Nisga’a government—much more than municipal government

By no stretch of the imagination can the Nisga’a central government, to be established under the Nisga’a treaty, be considered merely municipal-like in nature, as government spokesmen and publications claim. Municipal government is relatively easy to recognize when you see it. First and foremost, it is not an order of government recognized by the Canadian Constitution; only the federal and provincial governments are that.

Municipal governments are established by a provincial legislature delegating certain limited and local powers to a municipal body which it creates. The important point is that whatever powers the legislature delegates to a municipality, it can at any time in the future retrieve. It can even abolish altogether the very municipality it has created. The recent forced amalgamation and consolidation of municipal governments in Toronto is a case in point.

The second hallmark of genuine municipal government is that the powers given to it are local in nature, such as: taxation of real property; zoning and land-use planning; building inspection; regulation of noise, animals, and waste disposal; local road construction and maintenance; local business and trade licences; local policing; and the imposition of penalties for contravening these laws. There are other powers of like kind, but in essence they result in the passage of bylaws relating to local community.

The third feature of municipal government is that all adult residents within a municipality have the right to run for municipal office and, most importantly, vote for their municipal governments.

The form of the Nisga’a central government proposed under the Nisga’a final agreement fails to meet the test of any of the three criteria for a municipal type of government. It fails the first test, because the powers it is given by the province under the treaty are not delegated to it but are, in fact, forever irretrievable because they are contained within a land-claim agreement “constitutionalized” by section 35 of the Constitution Act, 1982. No city or lesser municipality in Canada is given that kind of irrevocable status. The federal minister of Indian and Northern Affairs acknowledges that this is the first time in the history of treaty-making in Canada that this kind of aboriginal self-government is included within a “constitutionalized” land-claim agreement.

It also fails the second test of a municipal type of government, in that the powers to be given to it go far beyond the right to pass bylaws on what are essentially community matters of the kind listed above. It will have the right “to make laws” (the language used in the Canadian Constitution to describe federal and provincial powers) on what are clearly provincial legislative powers and some federal ones. For example, the Nisga’a can make laws on: education (K-12); higher education (including establishing one or more universities); the delivery of health services; child and family services; businesses, trades and professions (except accreditation); their fish, aquatic plants, and wildlife entitlements. The list goes on.

These Nisga’a laws—yet to be passed by a Nisga’a government, yet to be established under a Nisga’a constitution—will supplant federal and provincial laws on the subjects mentioned above if there is any conflict between them.

On certain issues, such as adoption and solemnization of marriage, the laws of the Nisga’a government will extend outside of the Nass Valley to the Nisga’a people wherever they may live in BC. Far from being municipal government, all of these things put Nisga’a central government in a category never before seen in Canada.

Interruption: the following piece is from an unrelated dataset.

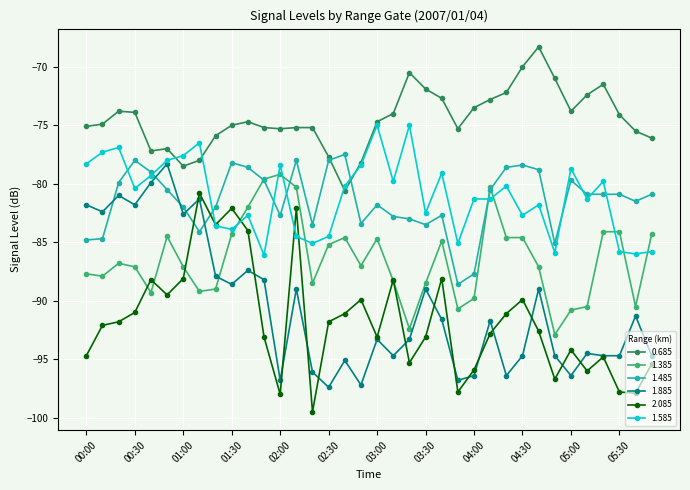

True or false: 1.885 and 1.385 intersect in this chart.

True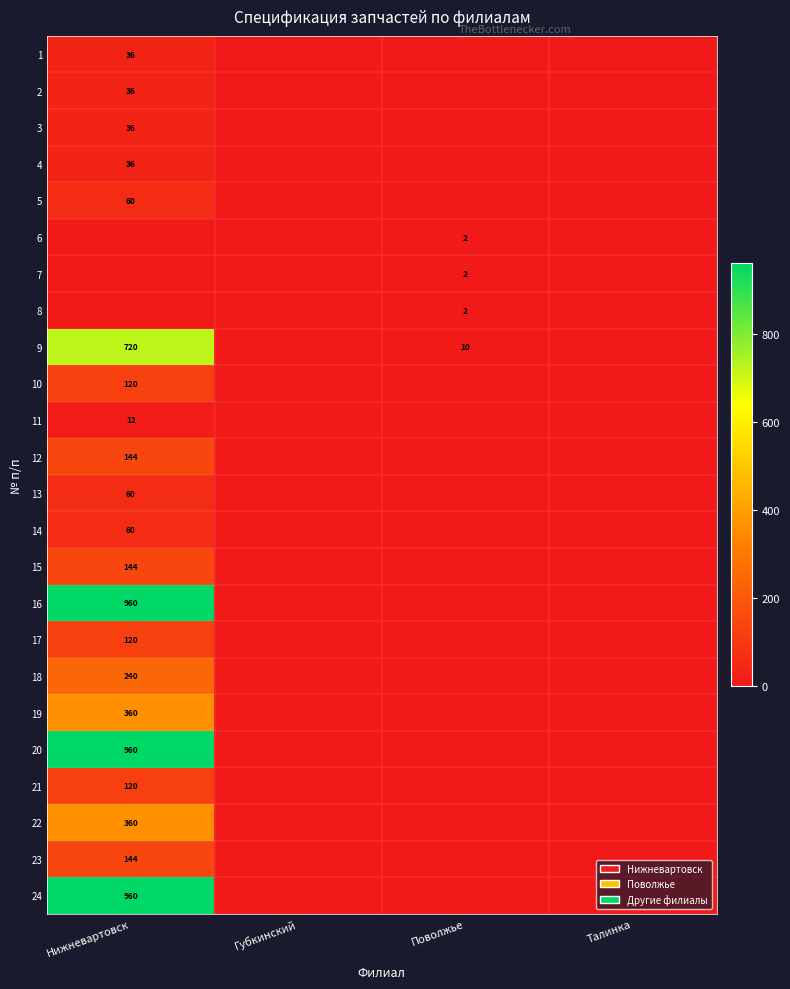

Between Поволжье and Губкинский, which is larger?

Поволжье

Finally, Nisga’a government also fails the third test of municipal government, in that it prevents non-Nisga’a residing on Nisga’a lands from voting in Nisga’a government elections—notwithstanding that such people are subject to Nisga’a laws of general application and are potentially liable to Nisga’a property taxes. For non-Nisga’a merely to have some vaguely defined advisory input to lower-level public bodies has not proven effective where it has been tried elsewhere.

To sum up, the kind of central government that is proposed in the Nisga’a agreement is a far cry from municipal government. Any government ad, radio or TV spot, or spokesperson who says it is, is not being truthful. This is far more than an issue of semantics. It is a fundamental restructuring of how this province is to be governed in the future, brought about without non-Nisga’a consent. What can be done about it?